To be honest, I was stunned. My friends and I loved ECW as much as the next guy (and probably were attending shows years before the next guy even heard the initials) but I don't think any of us could have predicted the chant. We sure as hell couldn't have predicted what was going to happen next.

Konnan and Sullivan got back in the ring and went to the finish, which eludes me. Immediately, Konnan charges towards our end of the ring and screams, "Hey, you wanna yell ECW? Get Sabu out of the Bingo Hall under the Interstate and I'll kill him" followed by several choice expletives to add a personal exclamation point.

Hey now, the crowd seemed to say, you can rip on us all you want but take on ECW and Sabu? It was more than the grizzled New York City crowd to take. Again that chant rings out, louder than before. "ECW! ECW! ECW!" I'll even admit to us joining in that time, a move that marked as guilty as charged in Konnan's eyes.

He grabbed the ring mic and headed over towards us. "Hey, you're at WCW, not that other F**king piece of S**t's show." I scanned the crowd and realized that although the entire place was now chanting ECW and giving Konnan the finger, he was talking to us. Then, Konnan charged out of the ring and raced over to us. I had visions of "Rampaging Luchador Kills ECW Fans" as the headline of Internet that day.

I thought for sure we were dead, blamed for an ECW chant we didn't even start. One of my group noted the many legendary stories of Konnan getting into fights with Lucha fans in Mexico as he turned to back out and up the stairs. Again, this time for sure, I thought we were dead. Konnan charged at us but for some reason, thankfully, never hopped the rail and stormed off, undoubtedly really upset.

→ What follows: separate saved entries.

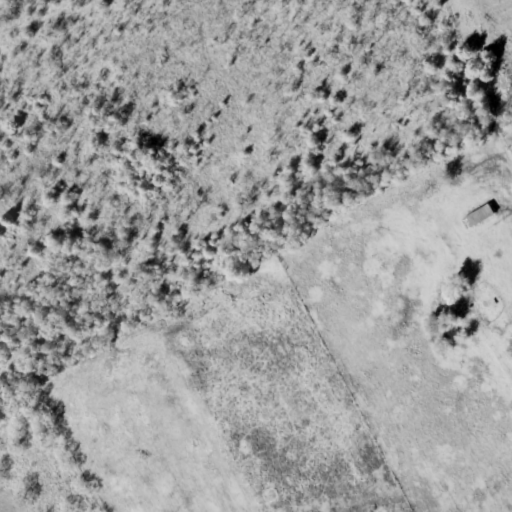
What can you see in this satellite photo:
building: (477, 218)
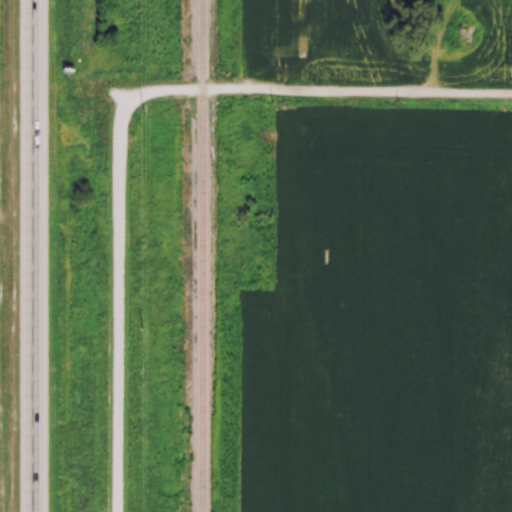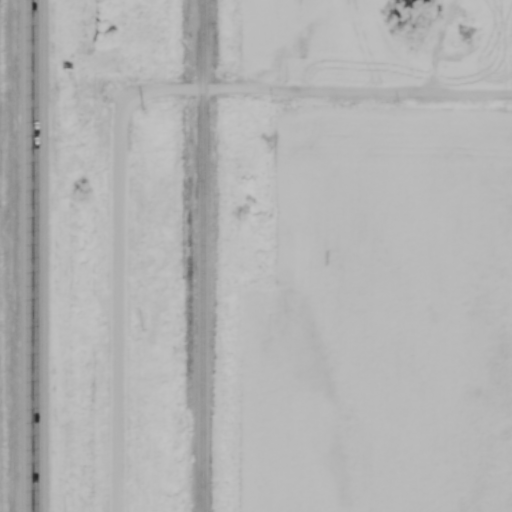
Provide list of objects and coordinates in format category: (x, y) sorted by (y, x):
road: (120, 111)
railway: (203, 255)
road: (32, 256)
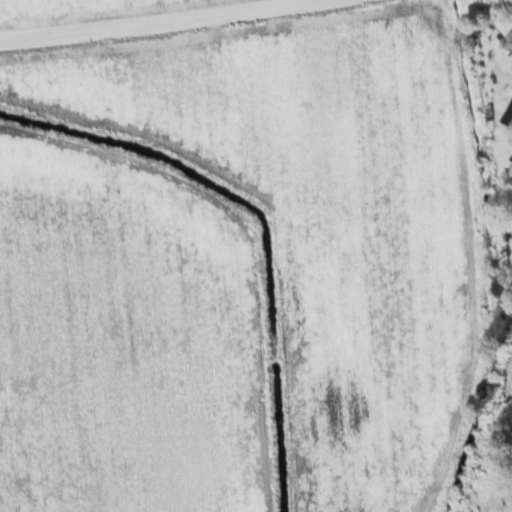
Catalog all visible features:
building: (509, 117)
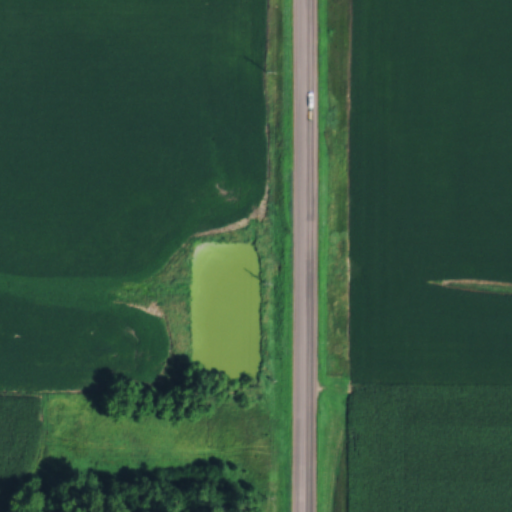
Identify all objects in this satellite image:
road: (302, 256)
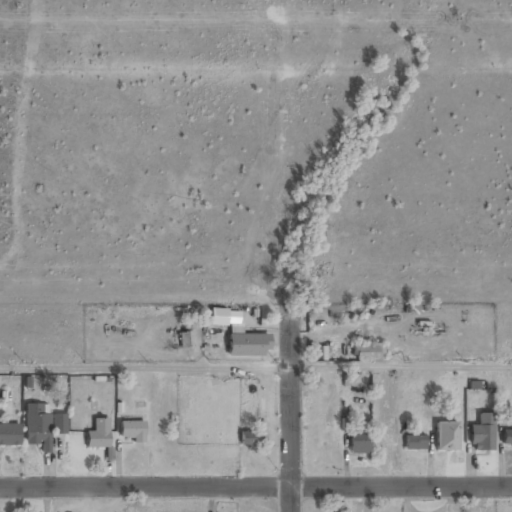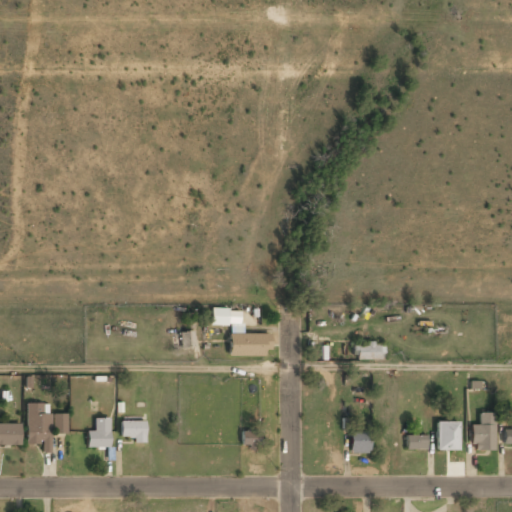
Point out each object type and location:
building: (217, 317)
building: (185, 339)
building: (185, 341)
building: (247, 346)
building: (366, 351)
building: (366, 351)
building: (58, 424)
building: (37, 425)
building: (58, 425)
building: (36, 426)
building: (132, 430)
road: (290, 430)
building: (131, 431)
building: (481, 433)
building: (482, 433)
building: (9, 434)
building: (97, 434)
building: (98, 434)
building: (9, 435)
building: (446, 436)
building: (506, 436)
building: (445, 437)
building: (506, 438)
building: (248, 439)
building: (249, 440)
building: (358, 442)
building: (414, 442)
building: (358, 443)
building: (415, 443)
road: (256, 488)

Then, something really ironic happened. The crowd was pretty angry about ECW being ripped on, by a WCW babyface no less. So, it was up to Kevin Sullivan, the heel (and someone who signed more ECW talent away than anyone else as irony would have it) to save the day.

"Jimmy Hart," the Gamesmaster bellowed into the ring mic. "Do you feel the same way about our competition that Konnan does? If so, I'm going to have to kick your a--!" Hart played off it and Sullivan eventually chased him around. The crowd seemed to lighten up.

So, we had a babyface wanting to kill the crowd for putting over ECW and then a heel calming the crowd by putting over ECW. Welcome to logic 101. Wrestling logic that is.

I remember the story becoming a big deal in the newsletters when so-called experts (who weren't at the show) wrote about ECW fans abandoning the local ECW show to instead go hassle WCW workers. That couldn't have been any less of the truth. ECW announced the show 2 weeks before it was to take place, in a small venue nowhere near where WCW ran. We certainly weren't going to forfeit $40 tickets and I doubt anyone else would have either.

Of course, the ECW show in Long Island was sold out, another fact long forgotten in the scheme of things. It was just another case of someone being "smart" but stupid by assuming they knew what the story was.

I've witnessed many hysterical and great moments live at shows, hotels, and on the road but never have I thought I was doomed to die like the time Konnan had us in his sights. But that's just the wacky world of professional wrestling.

Oh and for those who are wondering, we finally got Konnan to crack a smile at a WCW Nassau Coliseum house show about 4 years later with a comment about Ron Skoler. We always get them in the end!